A single number is the whole answer: the count of lines in the records where "rate" occurs.

◆ **Dataset entries**
--------------------

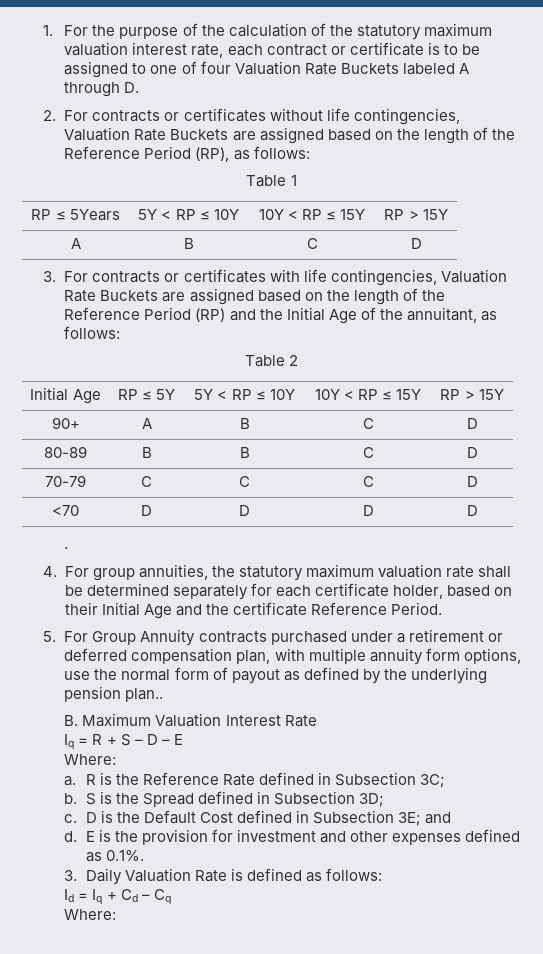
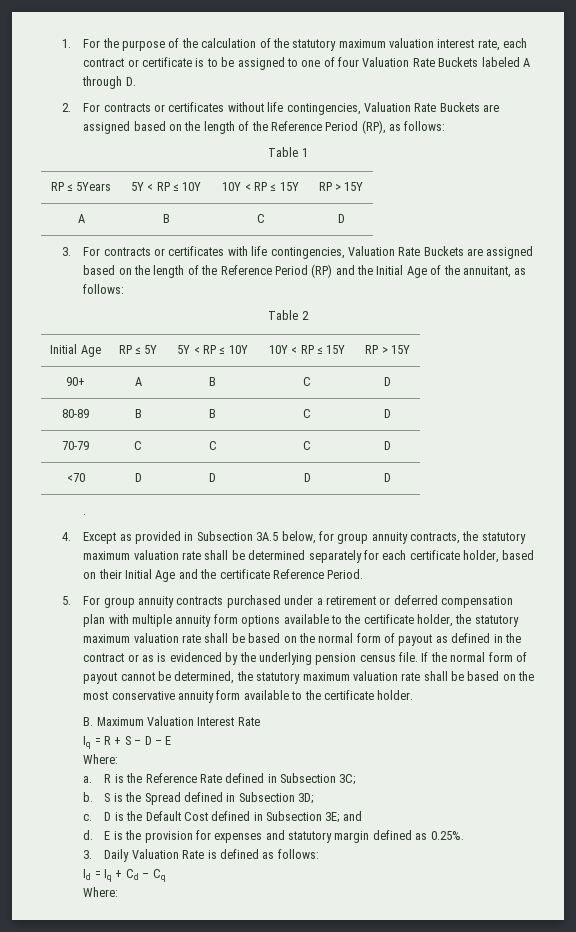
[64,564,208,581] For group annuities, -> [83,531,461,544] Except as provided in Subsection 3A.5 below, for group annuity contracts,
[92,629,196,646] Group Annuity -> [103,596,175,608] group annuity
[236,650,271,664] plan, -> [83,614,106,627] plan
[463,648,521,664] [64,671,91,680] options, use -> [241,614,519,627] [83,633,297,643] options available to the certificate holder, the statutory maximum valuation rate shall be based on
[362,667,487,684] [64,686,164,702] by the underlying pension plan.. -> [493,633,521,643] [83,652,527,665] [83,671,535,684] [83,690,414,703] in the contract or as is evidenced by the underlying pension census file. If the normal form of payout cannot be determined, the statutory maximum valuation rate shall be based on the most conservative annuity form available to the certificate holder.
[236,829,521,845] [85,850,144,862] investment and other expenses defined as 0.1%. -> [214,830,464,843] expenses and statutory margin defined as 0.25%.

--------------------

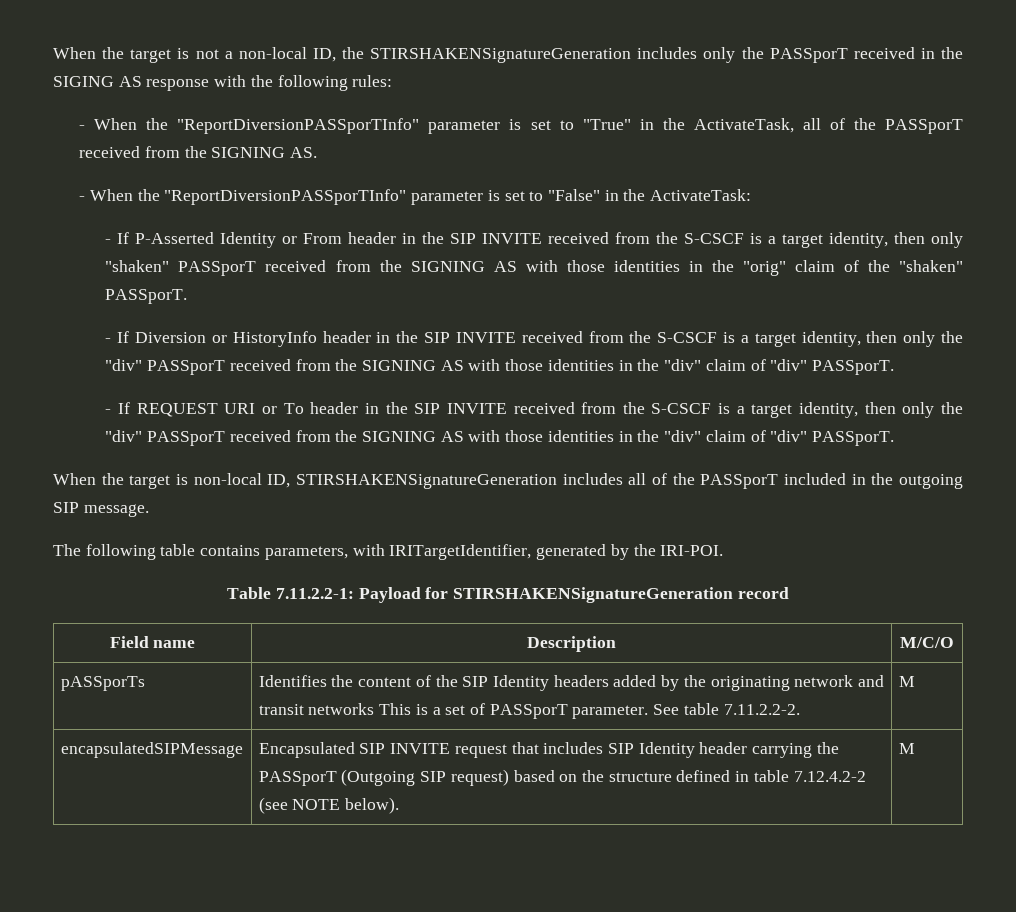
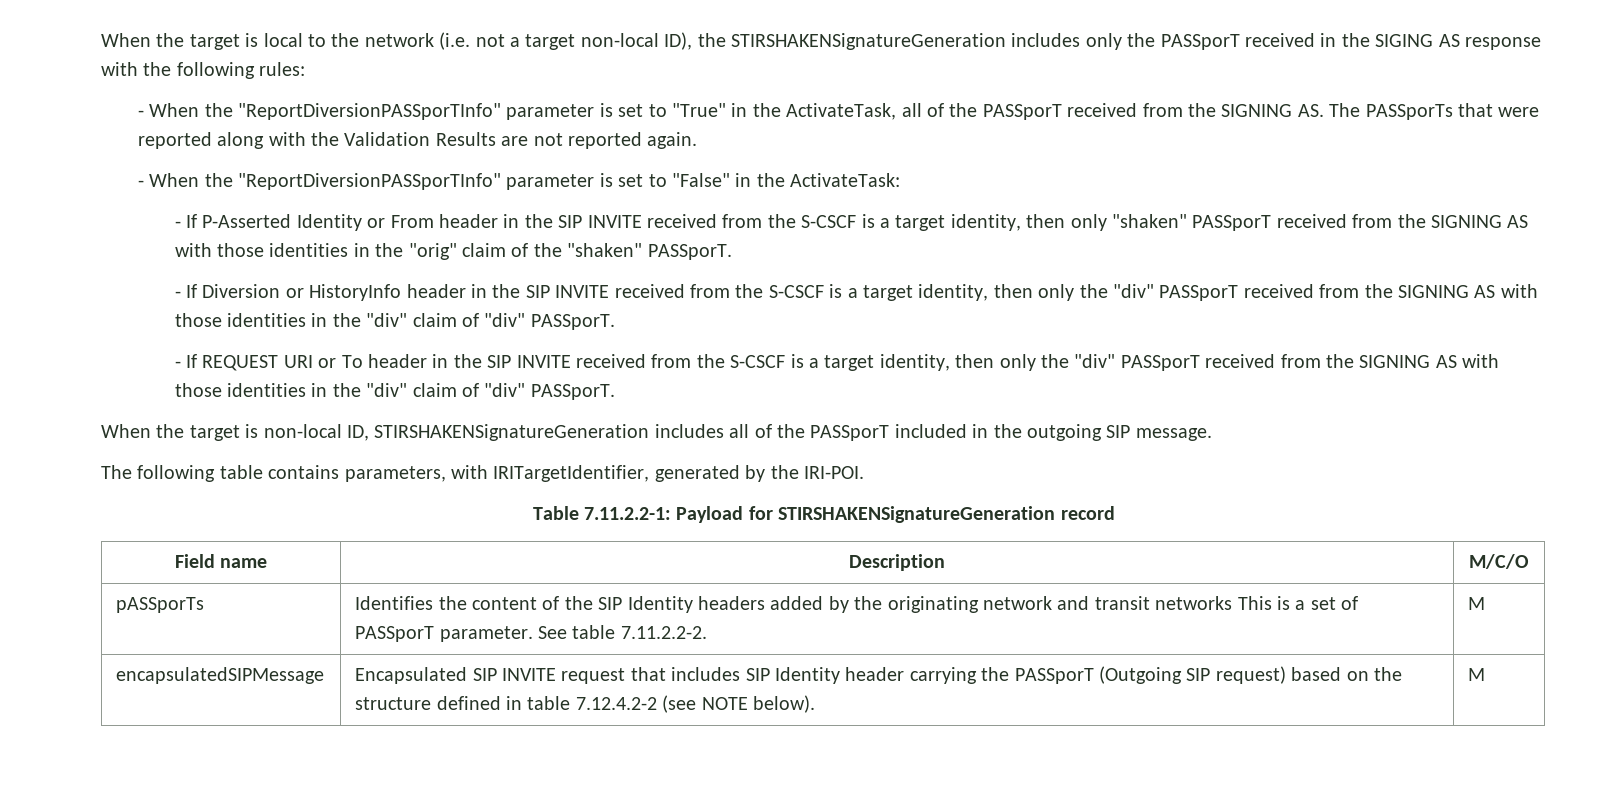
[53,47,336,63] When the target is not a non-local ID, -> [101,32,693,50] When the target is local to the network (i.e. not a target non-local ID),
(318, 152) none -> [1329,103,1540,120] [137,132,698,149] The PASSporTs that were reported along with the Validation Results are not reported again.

--------------------

◆ **Solution to this task**
2